» TASK TO CARRY OUT
Here are some records. Transcribe all of them exactly.

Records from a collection
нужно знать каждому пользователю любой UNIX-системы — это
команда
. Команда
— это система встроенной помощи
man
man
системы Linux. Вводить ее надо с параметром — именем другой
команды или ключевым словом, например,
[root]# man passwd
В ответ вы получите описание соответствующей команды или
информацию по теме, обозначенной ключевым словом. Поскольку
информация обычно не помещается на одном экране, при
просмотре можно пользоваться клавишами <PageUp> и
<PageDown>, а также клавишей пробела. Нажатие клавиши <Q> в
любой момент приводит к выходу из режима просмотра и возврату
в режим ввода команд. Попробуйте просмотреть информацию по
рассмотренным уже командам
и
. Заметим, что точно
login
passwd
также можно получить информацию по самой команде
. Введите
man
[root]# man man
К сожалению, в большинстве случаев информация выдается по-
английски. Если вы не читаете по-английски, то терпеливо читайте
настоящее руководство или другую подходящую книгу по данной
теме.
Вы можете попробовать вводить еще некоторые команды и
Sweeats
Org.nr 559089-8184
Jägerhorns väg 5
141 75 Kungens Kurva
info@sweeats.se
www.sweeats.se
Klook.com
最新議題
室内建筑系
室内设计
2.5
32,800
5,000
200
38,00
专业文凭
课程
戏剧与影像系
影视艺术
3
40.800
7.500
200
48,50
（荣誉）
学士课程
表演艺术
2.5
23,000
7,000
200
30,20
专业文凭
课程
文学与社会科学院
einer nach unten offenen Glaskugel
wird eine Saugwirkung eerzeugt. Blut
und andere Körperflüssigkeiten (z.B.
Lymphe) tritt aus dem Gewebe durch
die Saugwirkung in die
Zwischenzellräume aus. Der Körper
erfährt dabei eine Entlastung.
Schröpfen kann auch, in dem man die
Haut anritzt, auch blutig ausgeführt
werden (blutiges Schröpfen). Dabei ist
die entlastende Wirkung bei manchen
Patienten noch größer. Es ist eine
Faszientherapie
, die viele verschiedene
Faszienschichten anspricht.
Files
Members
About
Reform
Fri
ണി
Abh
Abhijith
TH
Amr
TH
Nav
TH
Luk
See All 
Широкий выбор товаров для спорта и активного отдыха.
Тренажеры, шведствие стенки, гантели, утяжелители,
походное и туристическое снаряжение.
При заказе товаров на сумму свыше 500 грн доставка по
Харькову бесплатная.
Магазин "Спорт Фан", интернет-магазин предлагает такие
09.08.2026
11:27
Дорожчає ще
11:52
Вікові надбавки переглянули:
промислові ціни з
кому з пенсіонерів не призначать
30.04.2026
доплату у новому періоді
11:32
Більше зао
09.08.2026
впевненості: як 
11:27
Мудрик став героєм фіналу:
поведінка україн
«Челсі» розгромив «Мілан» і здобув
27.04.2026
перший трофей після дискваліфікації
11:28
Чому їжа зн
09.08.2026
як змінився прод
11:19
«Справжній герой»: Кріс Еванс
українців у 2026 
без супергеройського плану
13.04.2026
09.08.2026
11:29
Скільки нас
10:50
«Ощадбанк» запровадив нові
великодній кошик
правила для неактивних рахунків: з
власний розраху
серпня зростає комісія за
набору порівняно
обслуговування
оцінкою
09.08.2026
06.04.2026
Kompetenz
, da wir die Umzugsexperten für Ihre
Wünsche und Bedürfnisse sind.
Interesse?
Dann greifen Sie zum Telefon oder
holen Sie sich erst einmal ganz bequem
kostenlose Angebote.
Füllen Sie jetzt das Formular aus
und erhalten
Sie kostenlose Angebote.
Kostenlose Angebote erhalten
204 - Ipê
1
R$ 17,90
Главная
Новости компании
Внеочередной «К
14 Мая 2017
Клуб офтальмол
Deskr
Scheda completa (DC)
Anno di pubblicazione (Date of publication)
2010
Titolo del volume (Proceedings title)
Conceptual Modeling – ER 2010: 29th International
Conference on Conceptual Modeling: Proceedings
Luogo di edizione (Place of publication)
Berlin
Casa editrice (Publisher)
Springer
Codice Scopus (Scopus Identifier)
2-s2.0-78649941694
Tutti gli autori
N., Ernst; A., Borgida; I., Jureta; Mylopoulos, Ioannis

» TASK OUTPUT
нужно знать каждому пользователю любой UNIX-системы — это
команда
. Команда
— это система встроенной помощи
man
man
системы Linux. Вводить ее надо с параметром — именем другой
команды или ключевым словом, например,
[root]# man passwd
В ответ вы получите описание соответствующей команды или
информацию по теме, обозначенной ключевым словом. Поскольку
информация обычно не помещается на одном экране, при
просмотре можно пользоваться клавишами <PageUp> и
<PageDown>, а также клавишей пробела. Нажатие клавиши <Q> в
любой момент приводит к выходу из режима просмотра и возврату
в режим ввода команд. Попробуйте просмотреть информацию по
рассмотренным уже командам
и
. Заметим, что точно
login
passwd
также можно получить информацию по самой команде
. Введите
man
[root]# man man
К сожалению, в большинстве случаев информация выдается по-
английски. Если вы не читаете по-английски, то терпеливо читайте
настоящее руководство или другую подходящую книгу по данной
теме.
Вы можете попробовать вводить еще некоторые команды и
Sweeats
Org.nr 559089-8184
Jägerhorns väg 5
141 75 Kungens Kurva
info@sweeats.se
www.sweeats.se
Klook.com
最新議題
室内建筑系
室内设计
2.5
32,800
5,000
200
38,00
专业文凭
课程
戏剧与影像系
影视艺术
3
40.800
7.500
200
48,50
（荣誉）
学士课程
表演艺术
2.5
23,000
7,000
200
30,20
专业文凭
课程
文学与社会科学院
einer nach unten offenen Glaskugel
wird eine Saugwirkung eerzeugt. Blut
und andere Körperflüssigkeiten (z.B.
Lymphe) tritt aus dem Gewebe durch
die Saugwirkung in die
Zwischenzellräume aus. Der Körper
erfährt dabei eine Entlastung.
Schröpfen kann auch, in dem man die
Haut anritzt, auch blutig ausgeführt
werden (blutiges Schröpfen). Dabei ist
die entlastende Wirkung bei manchen
Patienten noch größer. Es ist eine
Faszientherapie
, die viele verschiedene
Faszienschichten anspricht.
Files
Members
About
Reform
Fri
ണി
Abh
Abhijith
TH
Amr
TH
Nav
TH
Luk
See All 
Широкий выбор товаров для спорта и активного отдыха.
Тренажеры, шведствие стенки, гантели, утяжелители,
походное и туристическое снаряжение.
При заказе товаров на сумму свыше 500 грн доставка по
Харькову бесплатная.
Магазин "Спорт Фан", интернет-магазин предлагает такие
09.08.2026
11:27
Дорожчає ще
11:52
Вікові надбавки переглянули:
промислові ціни з
кому з пенсіонерів не призначать
30.04.2026
доплату у новому періоді
11:32
Більше зао
09.08.2026
впевненості: як 
11:27
Мудрик став героєм фіналу:
поведінка україн
«Челсі» розгромив «Мілан» і здобув
27.04.2026
перший трофей після дискваліфікації
11:28
Чому їжа зн
09.08.2026
як змінився прод
11:19
«Справжній герой»: Кріс Еванс
українців у 2026 
без супергеройського плану
13.04.2026
09.08.2026
11:29
Скільки нас
10:50
«Ощадбанк» запровадив нові
великодній кошик
правила для неактивних рахунків: з
власний розраху
серпня зростає комісія за
набору порівняно
обслуговування
оцінкою
09.08.2026
06.04.2026
Kompetenz
, da wir die Umzugsexperten für Ihre
Wünsche und Bedürfnisse sind.
Interesse?
Dann greifen Sie zum Telefon oder
holen Sie sich erst einmal ganz bequem
kostenlose Angebote.
Füllen Sie jetzt das Formular aus
und erhalten
Sie kostenlose Angebote.
Kostenlose Angebote erhalten
204 - Ipê
1
R$ 17,90
Главная
Новости компании
Внеочередной «К
14 Мая 2017
Клуб офтальмол
Deskr
Scheda completa (DC)
Anno di pubblicazione (Date of publication)
2010
Titolo del volume (Proceedings title)
Conceptual Modeling – ER 2010: 29th International
Conference on Conceptual Modeling: Proceedings
Luogo di edizione (Place of publication)
Berlin
Casa editrice (Publisher)
Springer
Codice Scopus (Scopus Identifier)
2-s2.0-78649941694
Tutti gli autori
N., Ernst; A., Borgida; I., Jureta; Mylopoulos, Ioannis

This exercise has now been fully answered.